Calculate the molar enthalpy of solidification when 10.00KJ of energy are lost as 30.00g water are frozen at 0*C.
i divided 30/18.02 =1.664 mol
then, divided 10KJ/1.664mol =6.010 KJ/mol
Am i correct?
Thank you!
That looks right to me although I call it latent heat of fusion.
Well, congratulations! You managed to calculate the molar enthalpy of solidification correctly. You must be feeling pretty hot right now. Just remember, it's important to stay cool during these calculations. Keep up the good work, and don't let anyone freeze your enthusiasm!
Yes, you are correct in your calculations.
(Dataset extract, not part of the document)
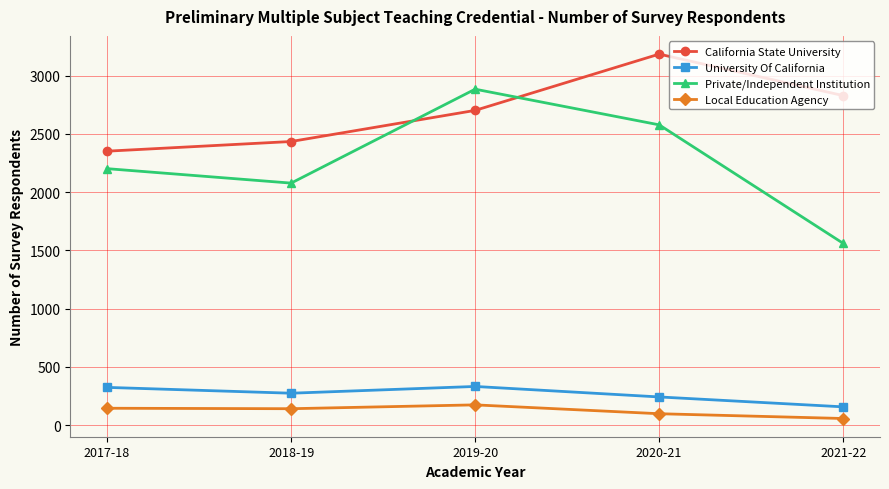

Read the University Of California value at 2021-22.

158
The molar enthalpy of solidification, also known as the heat of fusion, is the amount of energy required to freeze one mole of a substance.
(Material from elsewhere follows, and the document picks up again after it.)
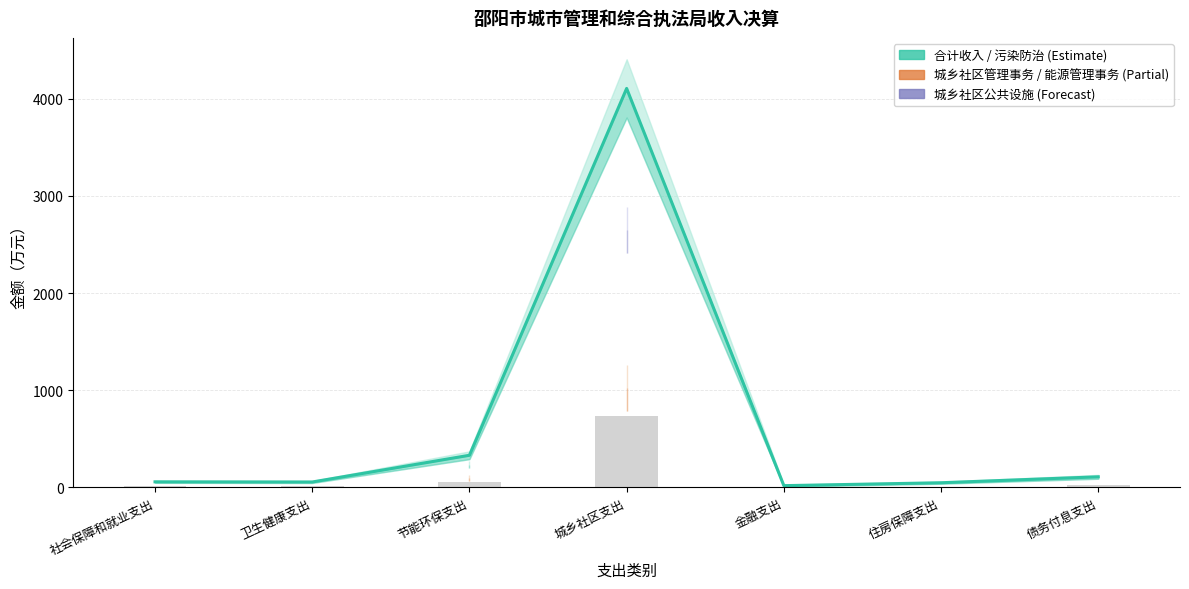

Rank the categories by value from lowest to highest.

金融支出, 住房保障支出, 卫生健康支出, 社会保障和就业支出, 债务付息支出, 节能环保支出, 城乡社区支出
To calculate the molar enthalpy of solidification, you need to divide the amount of energy lost (in kilojoules) by the number of moles of water.
In this case, you correctly calculated that there are 1.664 moles of water by dividing 30.00 g by the molar mass of water (18.02 g/mol).
Then, you divided the amount of energy lost (10.00 KJ) by the number of moles of water (1.664 mol), giving you a result of 6.010 KJ/mol.
Therefore, the molar enthalpy of solidification for water in this case is approximately 6.010 KJ/mol.
Yes, you are correct in your calculation. To determine the molar enthalpy of solidification, you need to divide the energy lost (10.00 kJ) by the number of moles of water frozen (1.664 mol).
To find the number of moles of water, you correctly divided the mass of water (30.00 g) by the molar mass of water (18.02 g/mol). This gives you 1.664 mol.
Then, dividing the energy lost (10.00 kJ) by the number of moles of water frozen (1.664 mol) gives you the molar enthalpy of solidification, which is approximately 6.010 kJ/mol.
So, your calculation is correct. Well done!